__AUFGABE 1__.
Nach wie vielen Jahren steht laut dem ersten Beitrag im Forumsthread über Fotoausrüstung im Handgepäck wieder eine Auslandsflugreise an?
__AUFGABE 2__.
Schreibe im Forumsthread über Fotoausrüstung im Handgepäck den Abschnitt neu, der mit den Worten "aber ich meine" beginnt und mit "drum kümmern muss." endet. Ersetze dabei "Ausreise" durch "Abreise".
__AUFGABE 3__.
Setze den Forumsthread über Fotoausrüstung im Handgepäck nach dem letzten gezeigten Satz fort.

__VORLIEGENDER TEXT__.
----------------------------------------
# Fotoausrüstung im Handgepäck - Zollprobleme ?



## 69pflanzenfreund69 (3. Aug. 2010)

Nabend,

bald treten wir nach 4 Jahren endlich mal wieder eine Auslandsflugreise an - und natürlich ist mein Rucksack mit meinen Lieblingsobjektiven, Body und Ersatzakku + Zubehöhr bereits voll gepackt.

Nun frage ich mich, ob es Sinn macht eine Kopie der Orginalkaufrechnungen mitzuschleppen ? Da steht ja sowieso nicht die von mir eingekaufte Seriennummer drauf...

Habt ihr da schon mal Probleme mit dem Zoll vorallem bei der Einreise gehabt (in England / USA kann man ja viel günstiger das Fotozeuch erwerben) ?

Oder habt ihr noch weitere Tipps für mich ? Die Röntgenstrahlung soll ja angeblich nicht schädlich für Prozessor und co. sein.


----------



## Zermalmer (4. Aug. 2010)

*AW: Fotoausrüstung im Handgepäck - Zollprobleme ?*

Hallo Ralf,
vielleicht gibt es es hier jemanden, der alle Punkte besser beantworten kann.

aber ich meine mich zu erinnern, das man VOR der Reise sich bescheinigen lassen kann, dass man die Sachen heir erworben hat und nicht unnötig beim Zoll dann aufgehalten wird bzw. bei der Ausreise noch, wo man ja schon hibbelich auf den Flug ist, drum kümmern muss.
----------------------------------------
__DATENTEIL__.
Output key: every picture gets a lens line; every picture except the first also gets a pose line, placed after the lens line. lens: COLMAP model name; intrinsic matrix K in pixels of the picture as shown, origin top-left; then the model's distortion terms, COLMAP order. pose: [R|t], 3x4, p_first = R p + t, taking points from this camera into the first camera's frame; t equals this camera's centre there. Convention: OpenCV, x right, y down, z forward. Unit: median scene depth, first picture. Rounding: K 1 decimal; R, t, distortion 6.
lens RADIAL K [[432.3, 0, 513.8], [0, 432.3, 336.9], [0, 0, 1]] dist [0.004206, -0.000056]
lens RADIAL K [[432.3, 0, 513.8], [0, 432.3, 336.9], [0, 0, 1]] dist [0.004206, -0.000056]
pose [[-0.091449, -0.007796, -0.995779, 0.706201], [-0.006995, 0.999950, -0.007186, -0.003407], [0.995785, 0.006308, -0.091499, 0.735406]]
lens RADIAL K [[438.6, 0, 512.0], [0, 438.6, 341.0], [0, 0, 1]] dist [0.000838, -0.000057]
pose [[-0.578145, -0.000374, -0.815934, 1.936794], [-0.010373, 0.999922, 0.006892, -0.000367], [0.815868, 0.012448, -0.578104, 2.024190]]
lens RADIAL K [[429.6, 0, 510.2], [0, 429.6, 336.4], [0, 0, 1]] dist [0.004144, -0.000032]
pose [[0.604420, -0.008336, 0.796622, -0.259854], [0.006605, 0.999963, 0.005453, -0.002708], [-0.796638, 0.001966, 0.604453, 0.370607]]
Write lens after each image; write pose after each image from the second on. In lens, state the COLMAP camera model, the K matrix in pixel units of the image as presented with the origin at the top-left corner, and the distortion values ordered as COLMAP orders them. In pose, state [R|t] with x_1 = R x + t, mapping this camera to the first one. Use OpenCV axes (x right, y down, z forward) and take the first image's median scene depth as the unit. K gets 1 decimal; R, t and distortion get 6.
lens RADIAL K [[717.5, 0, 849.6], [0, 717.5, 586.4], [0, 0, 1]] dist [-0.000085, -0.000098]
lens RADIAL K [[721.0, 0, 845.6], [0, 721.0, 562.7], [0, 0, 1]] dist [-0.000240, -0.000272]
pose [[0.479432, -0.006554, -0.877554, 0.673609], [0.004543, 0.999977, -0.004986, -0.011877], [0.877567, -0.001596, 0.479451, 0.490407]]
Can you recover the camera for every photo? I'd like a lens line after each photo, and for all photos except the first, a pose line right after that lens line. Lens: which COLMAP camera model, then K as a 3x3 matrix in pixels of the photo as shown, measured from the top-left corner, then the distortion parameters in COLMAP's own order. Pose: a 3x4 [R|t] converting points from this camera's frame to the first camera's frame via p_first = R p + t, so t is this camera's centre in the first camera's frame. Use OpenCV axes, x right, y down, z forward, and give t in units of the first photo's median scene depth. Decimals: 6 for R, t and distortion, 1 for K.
----------------------------------------
__ANTWORTBEREICH 1__.
Nach 4 Jahren.

__ANTWORTBEREICH 2__.
aber ich meine mich zu erinnern, das man VOR der Reise sich bescheinigen lassen kann, dass man die Sachen heir erworben hat und nicht unnötig beim Zoll dann aufgehalten wird bzw. bei der Abreise noch, wo man ja schon hibbelich auf den Flug ist, drum kümmern muss.

__ANTWORTBEREICH 3__.
keine Ahnung wie alt der Link ist, aber die Erklärungen im Link decken sich ein wenig mit meinen Erinnerungen
http://www.fotografiez.de/index.php?page=6.12

Grüße
Andreas


----------



## Regs (4. Aug. 2010)

*AW: Fotoausrüstung im Handgepäck - Zollprobleme ?*

Guten Morgen Ralf,
hier findest Du Informationen eines Zollbeamten für Fotografen: http://www.dslr-forum.de/showthread.php?t=124044

VG Regine


----------



## 69pflanzenfreund69 (4. Aug. 2010)

*AW: Fotoausrüstung im Handgepäck - Zollprobleme ?*

Guten Morgen und vielen Dank für eure schnellen Infos.

Da ich innerhalb der EU (nach Bulgarien) verreise, brauch ich den Aufwand Gottseidank nicht zu treiben.

Ansosnten müsste ich ein INF 3 beim Zoll ausfüllen, dies hätte ich am besten hier vor Ort beim Zollamt gemacht. Die brauchen alle Seriennummern und Bezeichnungen als Aufstellung - die Aktion ist kostenfrei.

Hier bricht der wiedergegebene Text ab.